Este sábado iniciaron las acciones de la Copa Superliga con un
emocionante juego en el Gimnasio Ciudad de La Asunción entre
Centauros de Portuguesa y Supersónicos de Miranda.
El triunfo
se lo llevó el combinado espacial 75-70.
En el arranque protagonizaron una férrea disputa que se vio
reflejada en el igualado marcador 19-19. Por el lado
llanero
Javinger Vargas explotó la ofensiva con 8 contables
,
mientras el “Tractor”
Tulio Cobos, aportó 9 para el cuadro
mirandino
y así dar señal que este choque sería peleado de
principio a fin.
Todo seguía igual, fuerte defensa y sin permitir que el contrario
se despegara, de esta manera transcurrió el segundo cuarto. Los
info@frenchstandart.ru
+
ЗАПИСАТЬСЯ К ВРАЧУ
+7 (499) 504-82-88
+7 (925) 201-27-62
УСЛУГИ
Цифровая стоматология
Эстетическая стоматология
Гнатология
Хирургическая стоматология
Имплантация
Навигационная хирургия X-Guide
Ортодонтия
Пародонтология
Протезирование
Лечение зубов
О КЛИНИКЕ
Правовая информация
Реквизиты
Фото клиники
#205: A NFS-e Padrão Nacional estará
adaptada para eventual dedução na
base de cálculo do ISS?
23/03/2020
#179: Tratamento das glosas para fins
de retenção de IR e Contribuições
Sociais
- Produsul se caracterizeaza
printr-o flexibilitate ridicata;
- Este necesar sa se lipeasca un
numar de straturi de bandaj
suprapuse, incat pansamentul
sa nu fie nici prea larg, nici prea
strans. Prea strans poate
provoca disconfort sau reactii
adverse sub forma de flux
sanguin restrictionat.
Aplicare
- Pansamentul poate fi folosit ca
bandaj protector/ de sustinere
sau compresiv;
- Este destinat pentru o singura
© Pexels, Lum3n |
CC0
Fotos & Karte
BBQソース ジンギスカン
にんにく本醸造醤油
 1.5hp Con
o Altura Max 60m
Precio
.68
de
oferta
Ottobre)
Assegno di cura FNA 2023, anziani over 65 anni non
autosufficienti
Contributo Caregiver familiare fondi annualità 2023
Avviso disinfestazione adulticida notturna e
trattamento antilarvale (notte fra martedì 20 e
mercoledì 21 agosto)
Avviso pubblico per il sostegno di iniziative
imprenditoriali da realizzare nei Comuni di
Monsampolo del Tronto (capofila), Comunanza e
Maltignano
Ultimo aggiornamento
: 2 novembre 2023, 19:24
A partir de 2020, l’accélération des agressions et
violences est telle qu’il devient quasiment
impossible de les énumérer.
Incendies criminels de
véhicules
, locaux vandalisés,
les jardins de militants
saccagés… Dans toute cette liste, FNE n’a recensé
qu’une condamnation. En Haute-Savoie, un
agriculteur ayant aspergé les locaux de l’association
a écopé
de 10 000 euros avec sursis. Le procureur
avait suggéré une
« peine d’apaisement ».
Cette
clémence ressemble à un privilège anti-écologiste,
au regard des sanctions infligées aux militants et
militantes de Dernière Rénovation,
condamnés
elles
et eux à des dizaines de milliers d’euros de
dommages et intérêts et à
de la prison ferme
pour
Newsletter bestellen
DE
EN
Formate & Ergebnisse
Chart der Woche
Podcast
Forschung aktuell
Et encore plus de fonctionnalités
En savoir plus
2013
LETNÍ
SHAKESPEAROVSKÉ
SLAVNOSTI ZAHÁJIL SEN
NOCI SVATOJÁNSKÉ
● ● ● ● ● ● ●
_Task prompt_
Every entry above, from first to last, should be repeated exactly.

_Task answer_
Este sábado iniciaron las acciones de la Copa Superliga con un
emocionante juego en el Gimnasio Ciudad de La Asunción entre
Centauros de Portuguesa y Supersónicos de Miranda.
El triunfo
se lo llevó el combinado espacial 75-70.
En el arranque protagonizaron una férrea disputa que se vio
reflejada en el igualado marcador 19-19. Por el lado
llanero
Javinger Vargas explotó la ofensiva con 8 contables
,
mientras el “Tractor”
Tulio Cobos, aportó 9 para el cuadro
mirandino
y así dar señal que este choque sería peleado de
principio a fin.
Todo seguía igual, fuerte defensa y sin permitir que el contrario
se despegara, de esta manera transcurrió el segundo cuarto. Los
info@frenchstandart.ru
+
ЗАПИСАТЬСЯ К ВРАЧУ
+7 (499) 504-82-88
+7 (925) 201-27-62
УСЛУГИ
Цифровая стоматология
Эстетическая стоматология
Гнатология
Хирургическая стоматология
Имплантация
Навигационная хирургия X-Guide
Ортодонтия
Пародонтология
Протезирование
Лечение зубов
О КЛИНИКЕ
Правовая информация
Реквизиты
Фото клиники
#205: A NFS-e Padrão Nacional estará
adaptada para eventual dedução na
base de cálculo do ISS?
23/03/2020
#179: Tratamento das glosas para fins
de retenção de IR e Contribuições
Sociais
- Produsul se caracterizeaza
printr-o flexibilitate ridicata;
- Este necesar sa se lipeasca un
numar de straturi de bandaj
suprapuse, incat pansamentul
sa nu fie nici prea larg, nici prea
strans. Prea strans poate
provoca disconfort sau reactii
adverse sub forma de flux
sanguin restrictionat.
Aplicare
- Pansamentul poate fi folosit ca
bandaj protector/ de sustinere
sau compresiv;
- Este destinat pentru o singura
© Pexels, Lum3n |
CC0
Fotos & Karte
BBQソース ジンギスカン
にんにく本醸造醤油
 1.5hp Con
o Altura Max 60m
Precio
.68
de
oferta
Ottobre)
Assegno di cura FNA 2023, anziani over 65 anni non
autosufficienti
Contributo Caregiver familiare fondi annualità 2023
Avviso disinfestazione adulticida notturna e
trattamento antilarvale (notte fra martedì 20 e
mercoledì 21 agosto)
Avviso pubblico per il sostegno di iniziative
imprenditoriali da realizzare nei Comuni di
Monsampolo del Tronto (capofila), Comunanza e
Maltignano
Ultimo aggiornamento
: 2 novembre 2023, 19:24
A partir de 2020, l’accélération des agressions et
violences est telle qu’il devient quasiment
impossible de les énumérer.
Incendies criminels de
véhicules
, locaux vandalisés,
les jardins de militants
saccagés… Dans toute cette liste, FNE n’a recensé
qu’une condamnation. En Haute-Savoie, un
agriculteur ayant aspergé les locaux de l’association
a écopé
de 10 000 euros avec sursis. Le procureur
avait suggéré une
« peine d’apaisement ».
Cette
clémence ressemble à un privilège anti-écologiste,
au regard des sanctions infligées aux militants et
militantes de Dernière Rénovation,
condamnés
elles
et eux à des dizaines de milliers d’euros de
dommages et intérêts et à
de la prison ferme
pour
Newsletter bestellen
DE
EN
Formate & Ergebnisse
Chart der Woche
Podcast
Forschung aktuell
Et encore plus de fonctionnalités
En savoir plus
2013
LETNÍ
SHAKESPEAROVSKÉ
SLAVNOSTI ZAHÁJIL SEN
NOCI SVATOJÁNSKÉ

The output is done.